In a recent Spy op-ed, Michael Collins suggested that we need to debate this issue because the proponents of the bill provide personal stories (he calls them tales) that rely on raw emotion to promote these acts and should make us pause before enacting them. In his article he then goes on an emotional journey of his own by using loaded words suicide, killing, and euthanasia to describe this bill and with his own tales of abuse in the Netherlands.
His first sentence in an attempt to explain this act contains the following “….to obtain lethal doses of drugs with which to kill themselves”. A person in this position is not killing themselves they are already going to die very soon. They are choosing to end their lives when, where, and with whom they love. Throughout his article he continuously refers to death with dignity as suicide and even euthanasia.
Medical aid in dying is fundamentally different from suicide:
A person seeking medical aid in dying wants to live but not with the physical or emotional pain that living would require. The person considering suicide has no terminal illness buts want to die.

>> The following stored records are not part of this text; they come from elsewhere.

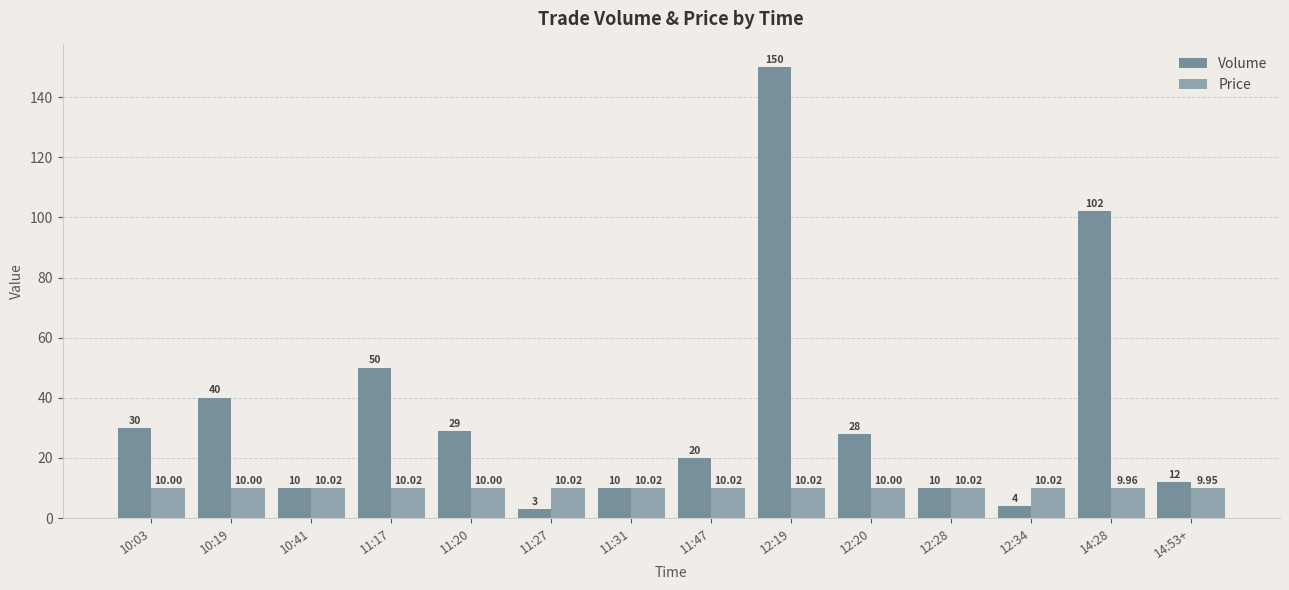

What position from the right is 12:19?

6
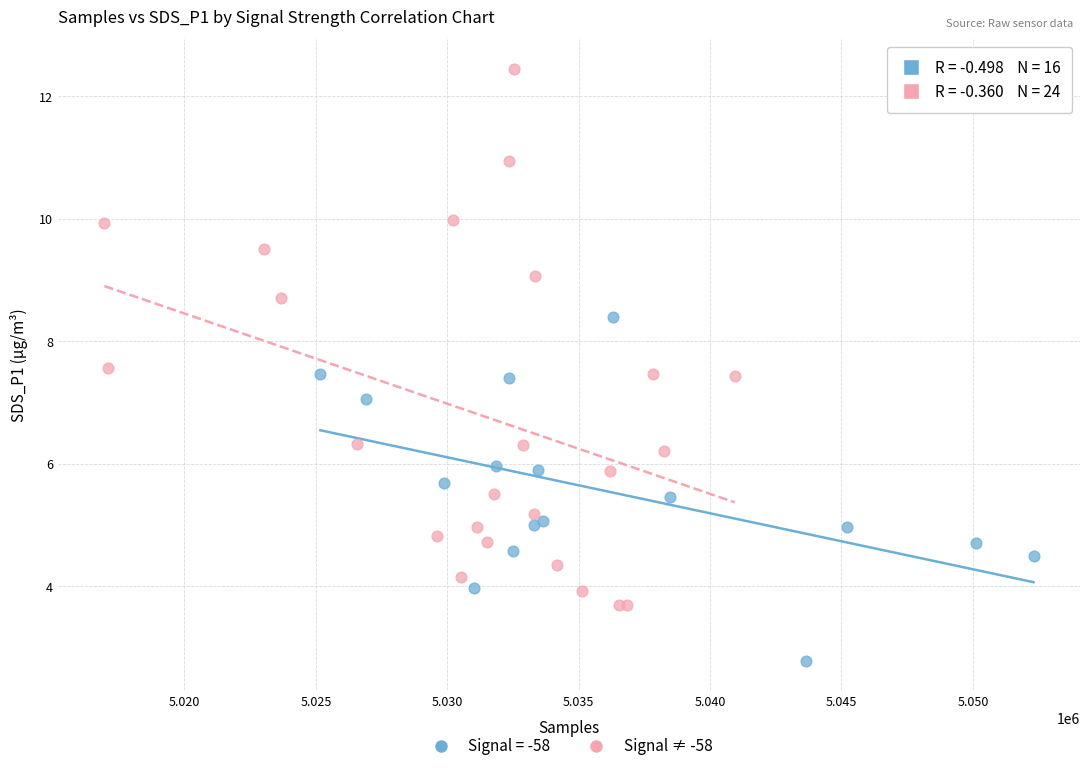

Which series has the largest Y range (max minus min)?

Signal ≠ -58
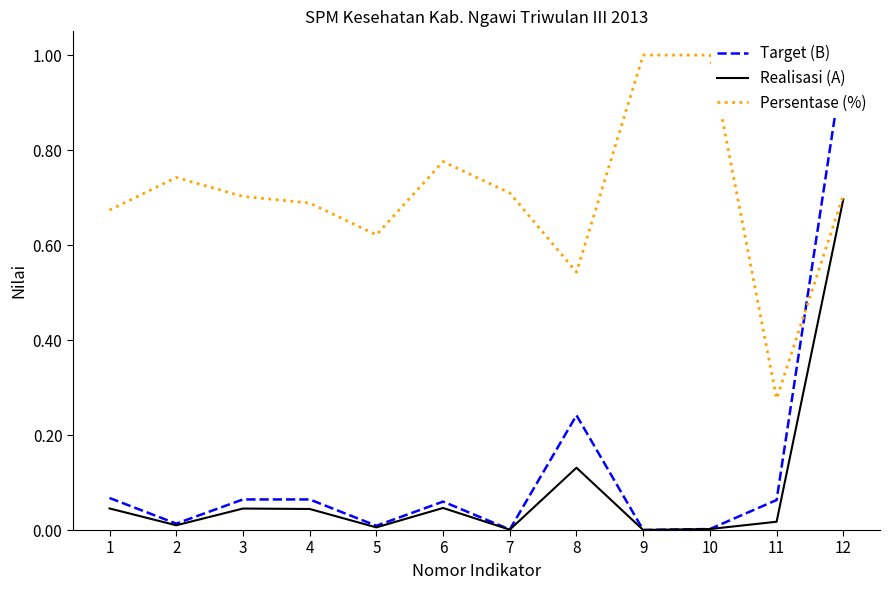

The value of Target (B) at 6 is 0.0. True or false?

False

A person seeking medical aid in dying, is suffering life-ending illness and understand that further treatment is inappropriate and there is no hope for a better outcome. Those considering suicide see no hope but do not recognize their problems are treatable.
People seeking medical aid in dying are deliberate in their request and will often include family in their discussions with their physicians. The act of suicide is secretive and often impulsive without involvement of family, friends, and healthcare professionals.
Equating medical aid in dying with euthanasia is hypocritical. Euthanasia is commonly a lethal injection given by a third party. It is frequently done without the consent or approval of the patient. The bill in the Maryland General Assembly does not allow euthanasia.
Mr. Collins also talks about Doctors violating the Hippocratic Oath. I assume he means the often quoted “do no harm”. Are Doctors doing no harm when they make decisions about treatment based on their expertise alone followed by pushing patients into dangerous treatments that have no hope of improving a person’s life or even prolonging their life? I believe doctors need to obtain a sense of the patients own priorities before discussing treatment options.
Doctors should not be the final arbitrator in this decision it should be up to the person to make that choice.
One of the major components of this bill is that before a Doctor can prescribe a lethal dose of medicine the Doctor must provide the patient with a complete picture of all their end of life options including pain and symptom management, hospice, Voluntarily stopping eating and drinking, declining or stopping life-sustaining treatment, palliative sedation, as well as medical aid in dying.
I don’t disagree with Mr. Collins in that the end of life medical treatment provided in this country needs to be fully debated and thought about. This includes reexamining what medical professionals are taught in medical school.
Mr. Collins should look at Oregon and not the Netherlands for understanding how this law works. This law has been in effect in Oregon since 1997 and in that time End-Of-Life care has improved due in large due to the dialogue encouraged by the law between people and their doctors. Hospice use is high as is other use of palliative care. Some hospice programs reported a 20% increase in referrals since the law went into effect. The in-hospital death rates are the lowest in the nation, in-home death rates are the highest, and violent suicide among hospice patients has virtually disappeared.